Let
There Be Light…!
reviewed by Kyle Ancowitz
I won’t be able to say enough good things about the grueling and luminous
Let There Be Light..!, a presentation of the WNEP Theater of Chicago. The play
is an adaptation by director Jen Ellison and Dave Stinson of a documentary about
WWII vets in psychiatric care after the Allied victory in Europe. The original
Let There Be Light..! was the last film director John Huston made while assigned
to the Army Signal Corps. The film was seized and suppressed by the Army due
to its perceived anti-war sentiments; it wasn’t released until 1981, thirty-five
years later. The stage adaptation functions both as a surly rejoinder to anyone’s
case for war as well as an advertisement for old-time psychoanalysis. This would
be worth your time in and of itself, but truly superlative performances from
the cast elevate Let There Be Light..! well above anything I expected to see
in FringeNYC.

Peter De Giglio and James Yeater play
soldiers afflicted with a chronic stammer and hysterical amnesia,
respectively; to say more would spoil their surprises. Chad
Reinhart delivers an especially athletic performance as
Corp. Joe Hardy, who is confined to a wheelchair after his legs unexpectedly
stop working. The scene where he is cured with truth serum is terrifically
funny. Peter James Zielinski is heartbreakingly
acute as PFC Jeremy Friend, whose specific ailment is never revealed.
When seen in flashbacks, Friend is so lovable that you could nearly
walk onstage and hug him. To witness his suffering is devastating.

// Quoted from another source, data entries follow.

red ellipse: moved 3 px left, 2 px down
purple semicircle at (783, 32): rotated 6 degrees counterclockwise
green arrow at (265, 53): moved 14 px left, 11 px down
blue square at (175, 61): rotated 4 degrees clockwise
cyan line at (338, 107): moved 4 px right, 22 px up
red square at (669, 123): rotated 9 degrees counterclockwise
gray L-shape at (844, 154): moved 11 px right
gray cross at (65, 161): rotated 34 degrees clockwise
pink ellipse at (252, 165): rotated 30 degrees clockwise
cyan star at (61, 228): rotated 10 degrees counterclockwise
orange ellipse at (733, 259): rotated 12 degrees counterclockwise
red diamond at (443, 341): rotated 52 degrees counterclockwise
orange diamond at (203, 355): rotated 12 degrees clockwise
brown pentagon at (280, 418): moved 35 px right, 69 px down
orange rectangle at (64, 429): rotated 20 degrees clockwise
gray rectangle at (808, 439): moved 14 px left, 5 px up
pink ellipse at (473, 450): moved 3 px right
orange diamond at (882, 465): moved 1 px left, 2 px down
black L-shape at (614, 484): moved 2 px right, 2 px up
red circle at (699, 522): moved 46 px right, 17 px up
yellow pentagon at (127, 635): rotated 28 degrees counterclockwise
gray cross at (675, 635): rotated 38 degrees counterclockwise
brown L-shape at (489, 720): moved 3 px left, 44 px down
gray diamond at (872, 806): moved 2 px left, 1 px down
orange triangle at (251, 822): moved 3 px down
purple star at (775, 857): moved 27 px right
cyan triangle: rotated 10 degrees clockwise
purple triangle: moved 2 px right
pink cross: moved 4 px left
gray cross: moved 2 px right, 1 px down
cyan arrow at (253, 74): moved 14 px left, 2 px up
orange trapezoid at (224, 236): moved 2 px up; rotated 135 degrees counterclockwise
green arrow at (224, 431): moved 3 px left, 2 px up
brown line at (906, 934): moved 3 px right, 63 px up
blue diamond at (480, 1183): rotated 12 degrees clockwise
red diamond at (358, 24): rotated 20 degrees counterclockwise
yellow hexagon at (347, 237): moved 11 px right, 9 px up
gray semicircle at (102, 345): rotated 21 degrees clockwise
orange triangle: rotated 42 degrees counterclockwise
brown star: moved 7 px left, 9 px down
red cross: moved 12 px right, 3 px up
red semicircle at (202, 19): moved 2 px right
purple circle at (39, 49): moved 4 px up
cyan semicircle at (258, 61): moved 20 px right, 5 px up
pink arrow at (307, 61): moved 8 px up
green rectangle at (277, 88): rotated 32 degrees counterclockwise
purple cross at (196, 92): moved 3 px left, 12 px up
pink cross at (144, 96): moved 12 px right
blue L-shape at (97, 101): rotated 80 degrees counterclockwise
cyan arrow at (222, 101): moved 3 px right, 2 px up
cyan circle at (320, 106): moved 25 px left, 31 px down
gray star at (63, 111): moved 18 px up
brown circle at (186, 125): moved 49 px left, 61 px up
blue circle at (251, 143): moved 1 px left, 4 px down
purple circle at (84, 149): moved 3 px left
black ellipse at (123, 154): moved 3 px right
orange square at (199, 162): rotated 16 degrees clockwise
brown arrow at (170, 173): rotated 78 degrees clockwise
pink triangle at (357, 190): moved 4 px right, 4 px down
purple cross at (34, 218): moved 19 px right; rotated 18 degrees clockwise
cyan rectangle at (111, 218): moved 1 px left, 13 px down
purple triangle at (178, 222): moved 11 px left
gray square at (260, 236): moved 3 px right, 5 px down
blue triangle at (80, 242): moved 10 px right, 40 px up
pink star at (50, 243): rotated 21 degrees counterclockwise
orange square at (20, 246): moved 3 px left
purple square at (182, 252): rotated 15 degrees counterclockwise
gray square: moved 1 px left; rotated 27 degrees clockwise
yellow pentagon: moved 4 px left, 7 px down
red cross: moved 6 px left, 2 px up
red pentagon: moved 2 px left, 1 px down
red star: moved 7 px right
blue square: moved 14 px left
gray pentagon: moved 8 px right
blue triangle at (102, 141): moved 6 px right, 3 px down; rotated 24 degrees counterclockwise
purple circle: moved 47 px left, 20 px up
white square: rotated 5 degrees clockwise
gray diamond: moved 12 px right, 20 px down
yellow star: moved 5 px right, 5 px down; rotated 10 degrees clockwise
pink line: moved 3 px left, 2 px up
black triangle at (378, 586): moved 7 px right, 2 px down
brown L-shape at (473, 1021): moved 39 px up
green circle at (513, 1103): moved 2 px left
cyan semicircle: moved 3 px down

Finally, Joe Janes adds a peculiar menace and a
remarkable sense of the era as The Doctor, who administers his cures
with paternal surety from the shadows far upstage.

I would like to single out the sound design by Steve Zimmers and Tina
Louise Mead for special applause. The haunted, detached voices and
arresting battleground sounds shook me out of my seat and horrified me anew,
almost as
if I’d never been desensitized by TV violence. In fact, Let There Be Light..!
is as close to battle as I’d wish for anyone to come. If
you happen to have forgotten through some chance, neglect, or seduction what
is fearful and horrible about war, see this play now to remember.